Try it:
Count the lines of the records that contain the string "values". Give only the number.

Information provided:
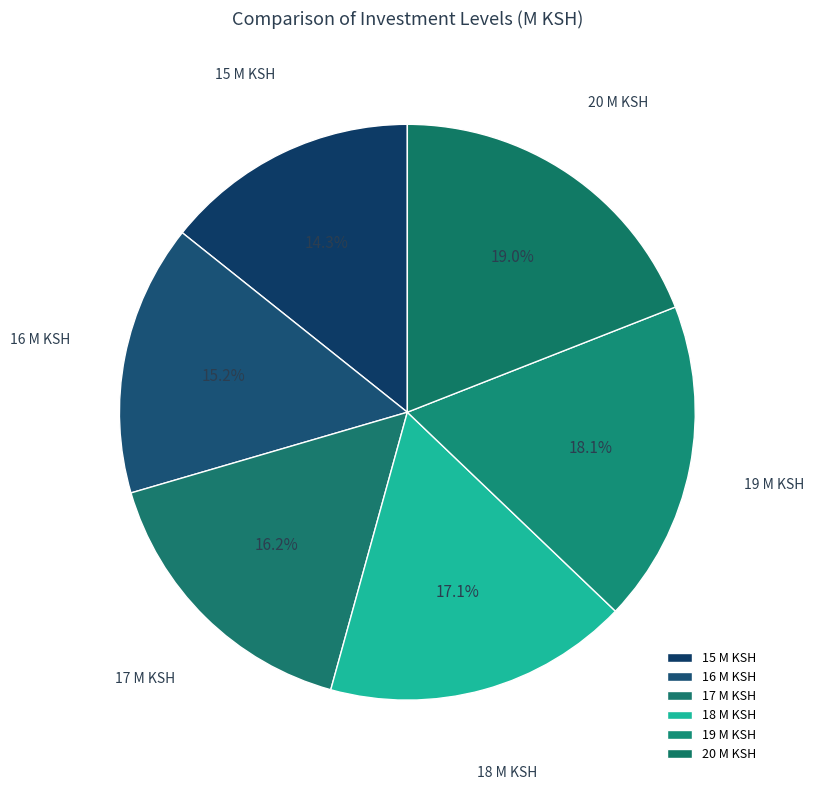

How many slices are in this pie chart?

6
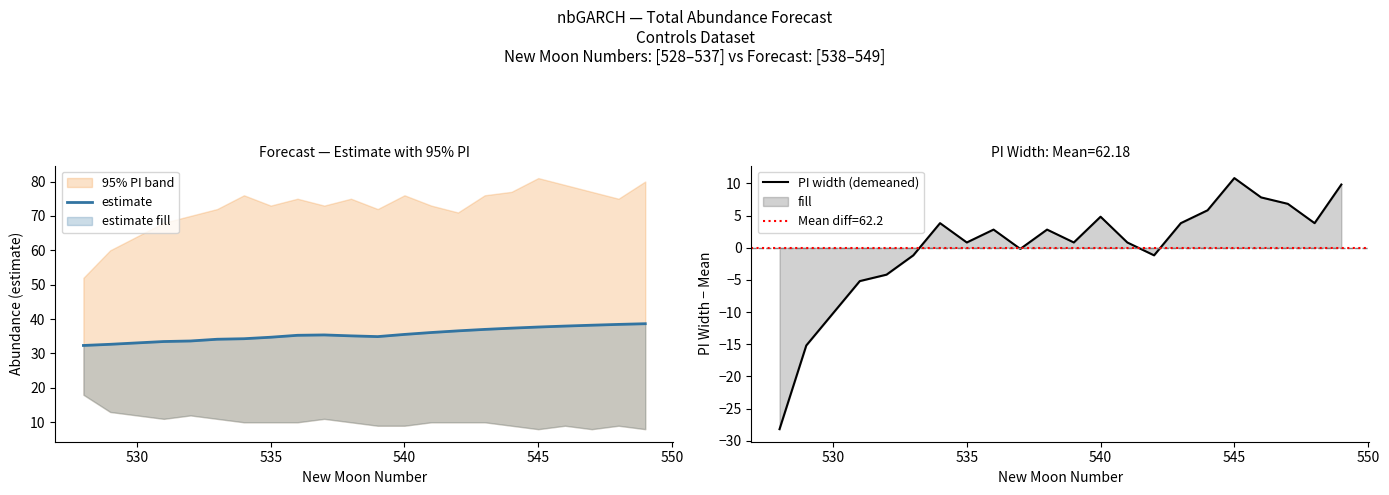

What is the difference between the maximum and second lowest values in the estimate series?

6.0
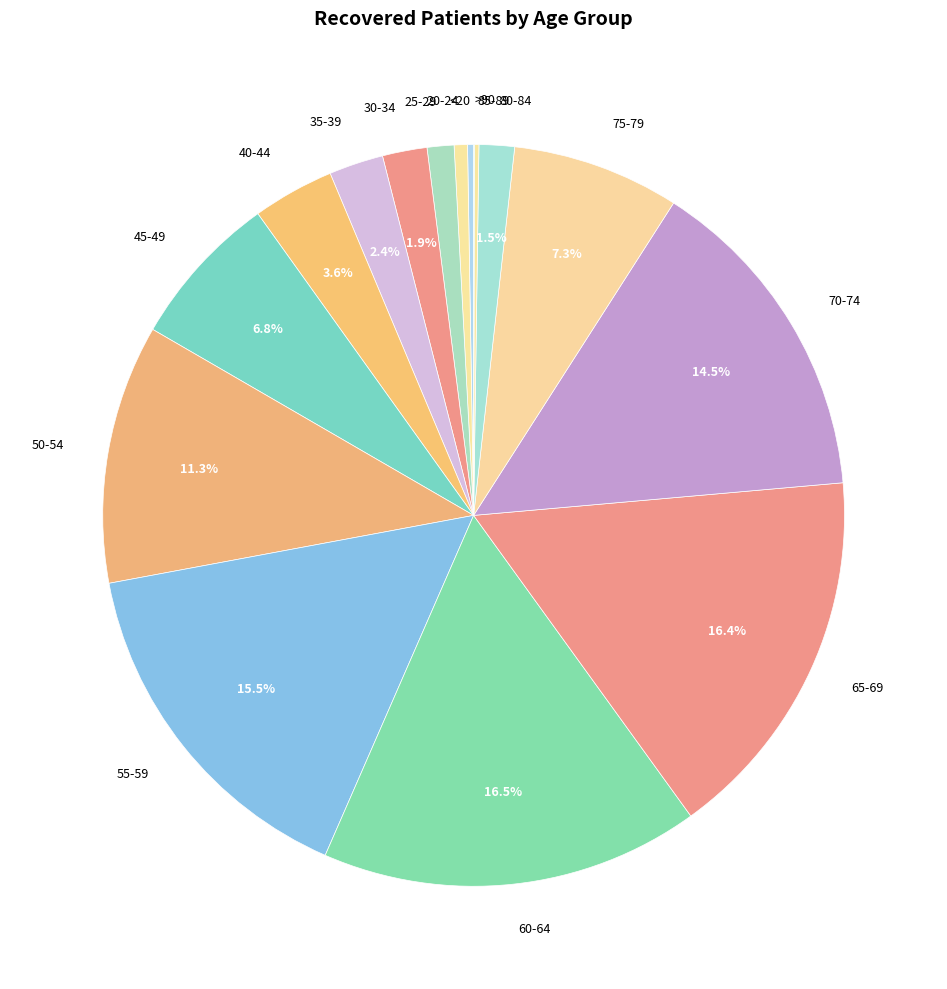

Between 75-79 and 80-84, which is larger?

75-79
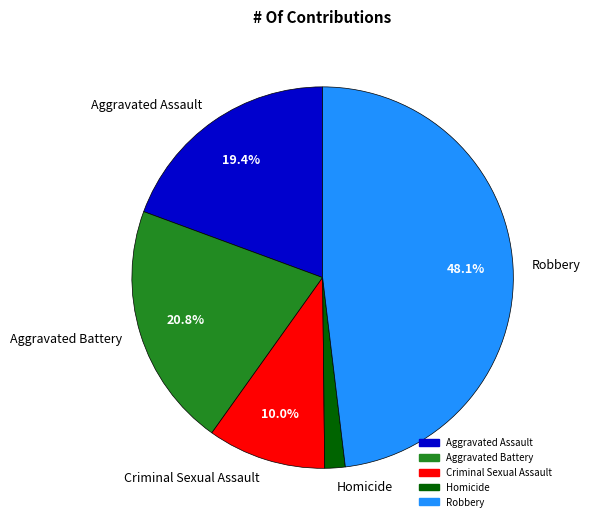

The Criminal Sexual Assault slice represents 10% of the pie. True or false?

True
---
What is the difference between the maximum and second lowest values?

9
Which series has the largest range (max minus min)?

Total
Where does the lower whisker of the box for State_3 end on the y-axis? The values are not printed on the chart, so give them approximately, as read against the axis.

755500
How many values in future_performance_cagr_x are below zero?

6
* * *
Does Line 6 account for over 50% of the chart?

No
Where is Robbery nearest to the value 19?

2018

Solution for this task:
4